1 Cup Confectioners Sugar
5 oz Dark Chocolate, melted
3/4 Tablespoon Water
3/4 Tablespoon Corn Syrup [or honey]
1/4 Teaspoon Peppermint Extract
1/2 Tablespoon Butter/Shortning
Pinch of Salt
Mix everything in a bowl except for the chocolate. The white peppermint paste should come together in a large gooey dough. Roll out in wax paper into a log and wrap. Let cool in fridge for at least an hour. I actually put mine in the freezer overnight. It was still soft the next day.
Remove log from wax paper and slice into pieces. They will be very sticky, so prepare everything on wax paper or foil. I still had to use a pastry knife to get the individual pieces off. So beware, it’s a very messy task.

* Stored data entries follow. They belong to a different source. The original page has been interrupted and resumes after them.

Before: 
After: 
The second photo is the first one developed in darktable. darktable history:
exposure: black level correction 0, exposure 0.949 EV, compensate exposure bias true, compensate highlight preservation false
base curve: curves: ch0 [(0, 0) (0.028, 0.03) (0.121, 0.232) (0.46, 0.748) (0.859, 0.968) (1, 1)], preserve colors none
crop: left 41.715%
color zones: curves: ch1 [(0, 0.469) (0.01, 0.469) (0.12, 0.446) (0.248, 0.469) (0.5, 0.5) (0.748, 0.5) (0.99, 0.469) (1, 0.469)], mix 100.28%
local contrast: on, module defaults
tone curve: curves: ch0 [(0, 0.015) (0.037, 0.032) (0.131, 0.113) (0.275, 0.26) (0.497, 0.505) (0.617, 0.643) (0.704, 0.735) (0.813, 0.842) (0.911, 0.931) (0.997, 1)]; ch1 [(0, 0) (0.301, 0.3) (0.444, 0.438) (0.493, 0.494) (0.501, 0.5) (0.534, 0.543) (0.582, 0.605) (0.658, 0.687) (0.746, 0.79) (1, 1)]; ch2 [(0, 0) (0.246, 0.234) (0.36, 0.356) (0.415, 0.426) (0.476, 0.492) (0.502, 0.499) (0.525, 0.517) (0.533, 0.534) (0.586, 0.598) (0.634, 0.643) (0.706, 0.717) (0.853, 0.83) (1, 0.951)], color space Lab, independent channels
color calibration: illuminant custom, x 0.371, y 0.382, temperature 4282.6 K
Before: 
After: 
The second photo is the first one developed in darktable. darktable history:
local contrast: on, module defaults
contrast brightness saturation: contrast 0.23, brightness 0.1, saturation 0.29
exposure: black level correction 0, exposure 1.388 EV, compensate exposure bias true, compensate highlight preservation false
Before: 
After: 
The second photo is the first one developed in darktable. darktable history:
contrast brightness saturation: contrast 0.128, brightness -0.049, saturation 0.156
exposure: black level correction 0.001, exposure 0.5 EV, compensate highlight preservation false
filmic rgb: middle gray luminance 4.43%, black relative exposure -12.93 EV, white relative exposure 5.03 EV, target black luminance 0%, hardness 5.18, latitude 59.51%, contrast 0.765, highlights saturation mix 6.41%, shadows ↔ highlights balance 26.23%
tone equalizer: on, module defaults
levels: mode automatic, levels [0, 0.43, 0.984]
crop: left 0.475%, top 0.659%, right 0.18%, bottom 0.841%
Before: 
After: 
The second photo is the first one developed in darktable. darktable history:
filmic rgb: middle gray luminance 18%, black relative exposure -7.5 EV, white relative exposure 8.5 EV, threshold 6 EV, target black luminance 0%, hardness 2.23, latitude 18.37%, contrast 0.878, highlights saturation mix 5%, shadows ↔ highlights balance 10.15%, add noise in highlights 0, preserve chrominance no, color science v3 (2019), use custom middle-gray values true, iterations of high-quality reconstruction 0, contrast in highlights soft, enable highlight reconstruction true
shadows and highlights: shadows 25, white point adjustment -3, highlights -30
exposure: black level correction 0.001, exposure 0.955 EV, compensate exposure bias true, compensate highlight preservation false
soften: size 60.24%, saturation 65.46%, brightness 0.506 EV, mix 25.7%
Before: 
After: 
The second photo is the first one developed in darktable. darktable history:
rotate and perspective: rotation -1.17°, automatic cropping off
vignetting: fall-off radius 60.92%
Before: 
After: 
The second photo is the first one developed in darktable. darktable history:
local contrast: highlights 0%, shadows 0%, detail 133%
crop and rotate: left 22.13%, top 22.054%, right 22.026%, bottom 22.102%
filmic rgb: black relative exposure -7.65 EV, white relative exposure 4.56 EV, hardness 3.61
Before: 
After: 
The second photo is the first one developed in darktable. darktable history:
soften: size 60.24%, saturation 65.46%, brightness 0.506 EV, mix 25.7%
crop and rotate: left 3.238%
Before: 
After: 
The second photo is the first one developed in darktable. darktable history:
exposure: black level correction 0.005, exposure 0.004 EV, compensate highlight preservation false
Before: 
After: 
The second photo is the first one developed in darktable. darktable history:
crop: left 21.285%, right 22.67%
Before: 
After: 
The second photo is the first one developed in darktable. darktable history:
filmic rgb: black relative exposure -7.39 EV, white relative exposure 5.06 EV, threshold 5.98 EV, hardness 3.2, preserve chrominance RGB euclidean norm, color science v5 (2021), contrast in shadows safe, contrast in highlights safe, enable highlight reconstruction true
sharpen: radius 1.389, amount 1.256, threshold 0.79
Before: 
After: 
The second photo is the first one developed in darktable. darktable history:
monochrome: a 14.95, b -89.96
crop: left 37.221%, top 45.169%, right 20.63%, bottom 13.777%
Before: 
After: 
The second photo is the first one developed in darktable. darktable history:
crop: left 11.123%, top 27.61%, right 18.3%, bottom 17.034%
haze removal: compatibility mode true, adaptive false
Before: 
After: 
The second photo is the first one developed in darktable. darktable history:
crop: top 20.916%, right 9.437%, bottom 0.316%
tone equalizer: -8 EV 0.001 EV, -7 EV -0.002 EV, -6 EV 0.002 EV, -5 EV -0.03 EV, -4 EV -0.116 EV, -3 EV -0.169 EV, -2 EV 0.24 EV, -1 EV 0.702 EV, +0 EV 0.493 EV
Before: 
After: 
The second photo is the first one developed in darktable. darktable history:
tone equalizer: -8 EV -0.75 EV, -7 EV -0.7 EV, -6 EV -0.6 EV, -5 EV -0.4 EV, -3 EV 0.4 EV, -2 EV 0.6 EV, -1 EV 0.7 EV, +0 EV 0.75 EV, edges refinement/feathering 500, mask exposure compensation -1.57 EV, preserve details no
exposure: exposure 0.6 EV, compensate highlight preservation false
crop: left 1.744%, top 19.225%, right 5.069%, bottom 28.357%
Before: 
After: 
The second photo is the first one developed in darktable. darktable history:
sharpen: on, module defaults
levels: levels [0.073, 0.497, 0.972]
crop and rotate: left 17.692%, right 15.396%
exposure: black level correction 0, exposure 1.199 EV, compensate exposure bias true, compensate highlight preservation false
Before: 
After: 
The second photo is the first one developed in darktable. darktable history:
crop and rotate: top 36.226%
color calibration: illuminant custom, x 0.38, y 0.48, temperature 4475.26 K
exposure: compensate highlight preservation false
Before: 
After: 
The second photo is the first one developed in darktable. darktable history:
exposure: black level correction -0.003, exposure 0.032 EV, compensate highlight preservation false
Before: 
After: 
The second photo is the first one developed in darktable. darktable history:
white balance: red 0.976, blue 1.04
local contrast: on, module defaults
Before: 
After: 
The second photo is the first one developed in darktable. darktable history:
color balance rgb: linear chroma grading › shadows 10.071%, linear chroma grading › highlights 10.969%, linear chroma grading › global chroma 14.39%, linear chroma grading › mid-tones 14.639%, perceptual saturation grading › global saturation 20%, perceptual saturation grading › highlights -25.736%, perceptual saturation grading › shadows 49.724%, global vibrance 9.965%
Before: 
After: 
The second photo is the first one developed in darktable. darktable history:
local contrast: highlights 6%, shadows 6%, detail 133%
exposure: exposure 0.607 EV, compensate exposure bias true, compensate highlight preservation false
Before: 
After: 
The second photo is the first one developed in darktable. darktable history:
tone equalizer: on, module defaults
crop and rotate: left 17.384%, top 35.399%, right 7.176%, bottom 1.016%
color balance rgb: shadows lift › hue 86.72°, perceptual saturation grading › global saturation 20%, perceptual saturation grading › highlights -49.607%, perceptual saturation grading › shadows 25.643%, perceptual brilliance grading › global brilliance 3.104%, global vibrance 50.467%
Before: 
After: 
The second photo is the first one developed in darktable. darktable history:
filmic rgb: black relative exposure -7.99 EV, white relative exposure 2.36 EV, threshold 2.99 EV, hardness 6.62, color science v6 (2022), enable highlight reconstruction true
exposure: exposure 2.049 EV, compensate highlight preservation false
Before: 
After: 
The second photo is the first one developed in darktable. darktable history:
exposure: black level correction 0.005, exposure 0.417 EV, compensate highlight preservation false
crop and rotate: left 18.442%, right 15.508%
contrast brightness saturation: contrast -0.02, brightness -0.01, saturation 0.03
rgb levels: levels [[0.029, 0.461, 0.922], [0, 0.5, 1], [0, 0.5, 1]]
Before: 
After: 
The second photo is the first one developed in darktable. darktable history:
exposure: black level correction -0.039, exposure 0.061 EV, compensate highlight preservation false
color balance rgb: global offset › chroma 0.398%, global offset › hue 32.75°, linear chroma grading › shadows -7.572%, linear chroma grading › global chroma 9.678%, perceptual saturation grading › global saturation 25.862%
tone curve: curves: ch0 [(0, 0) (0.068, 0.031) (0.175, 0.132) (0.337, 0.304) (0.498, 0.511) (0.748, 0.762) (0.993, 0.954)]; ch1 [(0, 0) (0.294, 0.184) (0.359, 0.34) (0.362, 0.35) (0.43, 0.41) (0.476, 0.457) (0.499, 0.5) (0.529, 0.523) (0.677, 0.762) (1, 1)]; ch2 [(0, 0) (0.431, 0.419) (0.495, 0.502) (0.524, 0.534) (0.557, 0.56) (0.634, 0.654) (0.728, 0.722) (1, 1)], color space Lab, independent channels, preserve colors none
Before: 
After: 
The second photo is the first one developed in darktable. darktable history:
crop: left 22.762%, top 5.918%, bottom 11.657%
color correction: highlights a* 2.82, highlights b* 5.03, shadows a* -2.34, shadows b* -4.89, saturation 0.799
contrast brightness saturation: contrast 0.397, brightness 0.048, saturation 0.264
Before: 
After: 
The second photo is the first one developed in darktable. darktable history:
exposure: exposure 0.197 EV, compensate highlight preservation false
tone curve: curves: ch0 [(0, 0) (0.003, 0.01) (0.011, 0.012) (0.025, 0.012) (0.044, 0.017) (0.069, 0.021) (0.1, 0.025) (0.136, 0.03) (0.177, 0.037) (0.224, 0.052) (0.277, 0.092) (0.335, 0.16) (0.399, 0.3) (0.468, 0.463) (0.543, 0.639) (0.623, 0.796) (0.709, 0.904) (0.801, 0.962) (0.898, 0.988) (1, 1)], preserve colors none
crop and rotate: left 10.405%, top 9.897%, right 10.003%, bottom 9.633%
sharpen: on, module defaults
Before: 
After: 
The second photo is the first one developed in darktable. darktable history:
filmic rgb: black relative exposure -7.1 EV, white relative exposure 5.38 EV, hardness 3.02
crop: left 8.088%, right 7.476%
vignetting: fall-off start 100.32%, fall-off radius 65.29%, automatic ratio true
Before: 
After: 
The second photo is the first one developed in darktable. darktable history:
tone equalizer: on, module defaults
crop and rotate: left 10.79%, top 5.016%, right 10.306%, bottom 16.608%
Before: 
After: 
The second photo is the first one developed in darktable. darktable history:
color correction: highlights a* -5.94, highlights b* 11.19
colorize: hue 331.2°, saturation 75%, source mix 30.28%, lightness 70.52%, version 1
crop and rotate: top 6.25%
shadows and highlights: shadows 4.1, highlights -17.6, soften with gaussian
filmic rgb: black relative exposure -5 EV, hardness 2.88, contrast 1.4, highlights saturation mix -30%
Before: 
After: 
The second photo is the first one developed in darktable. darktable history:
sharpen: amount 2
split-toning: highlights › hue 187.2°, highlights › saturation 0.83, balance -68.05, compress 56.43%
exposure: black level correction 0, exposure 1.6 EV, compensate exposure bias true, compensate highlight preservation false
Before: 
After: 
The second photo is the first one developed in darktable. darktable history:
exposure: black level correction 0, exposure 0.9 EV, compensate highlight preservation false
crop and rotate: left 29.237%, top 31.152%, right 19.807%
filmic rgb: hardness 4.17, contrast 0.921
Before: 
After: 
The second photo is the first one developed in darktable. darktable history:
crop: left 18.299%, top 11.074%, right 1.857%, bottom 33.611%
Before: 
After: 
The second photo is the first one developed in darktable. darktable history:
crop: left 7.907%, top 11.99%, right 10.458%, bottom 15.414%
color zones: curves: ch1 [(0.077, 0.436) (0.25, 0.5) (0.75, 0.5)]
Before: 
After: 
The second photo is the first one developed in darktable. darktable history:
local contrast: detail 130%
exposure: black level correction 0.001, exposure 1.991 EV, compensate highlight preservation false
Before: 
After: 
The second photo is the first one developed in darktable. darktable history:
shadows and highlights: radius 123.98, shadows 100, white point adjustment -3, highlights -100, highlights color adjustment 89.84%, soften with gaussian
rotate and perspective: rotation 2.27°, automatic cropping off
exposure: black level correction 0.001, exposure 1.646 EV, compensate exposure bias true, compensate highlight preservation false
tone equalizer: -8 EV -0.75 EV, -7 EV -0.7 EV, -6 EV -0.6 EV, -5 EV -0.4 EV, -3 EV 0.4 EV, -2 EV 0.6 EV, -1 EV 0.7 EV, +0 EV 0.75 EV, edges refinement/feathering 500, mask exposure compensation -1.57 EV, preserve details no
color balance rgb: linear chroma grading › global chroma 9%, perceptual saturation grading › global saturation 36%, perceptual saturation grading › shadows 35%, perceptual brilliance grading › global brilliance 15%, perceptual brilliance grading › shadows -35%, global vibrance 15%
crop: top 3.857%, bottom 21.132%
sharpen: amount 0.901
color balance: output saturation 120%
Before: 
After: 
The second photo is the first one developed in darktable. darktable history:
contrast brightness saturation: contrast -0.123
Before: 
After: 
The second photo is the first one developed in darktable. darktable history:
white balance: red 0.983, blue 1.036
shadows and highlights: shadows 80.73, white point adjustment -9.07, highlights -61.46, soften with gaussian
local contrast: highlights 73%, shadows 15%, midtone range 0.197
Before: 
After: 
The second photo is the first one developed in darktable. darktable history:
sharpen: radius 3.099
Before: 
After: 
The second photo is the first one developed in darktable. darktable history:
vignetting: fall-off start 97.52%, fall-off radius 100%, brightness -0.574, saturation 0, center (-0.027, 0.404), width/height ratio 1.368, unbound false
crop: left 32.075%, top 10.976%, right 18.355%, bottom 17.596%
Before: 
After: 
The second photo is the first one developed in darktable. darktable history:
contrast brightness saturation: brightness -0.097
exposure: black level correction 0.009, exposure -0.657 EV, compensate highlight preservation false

Melt the chocolate in a double boiler. [simmer water in a pot and place a metal bowl on top of it to melt the chocolate in].
Let the chocolate cool down and then coat each piece of peppermint in chocolate with a fork, and place on a flat surface. You will need to put this container/plate in the fridge to set the chocolates so don’t use a baking sheet if it doesn’t fit in your fridge.
Let the coated peppermints set in the fridge until hard. Mine easily pealed off the wax paper, and were about the size of a hershey kiss.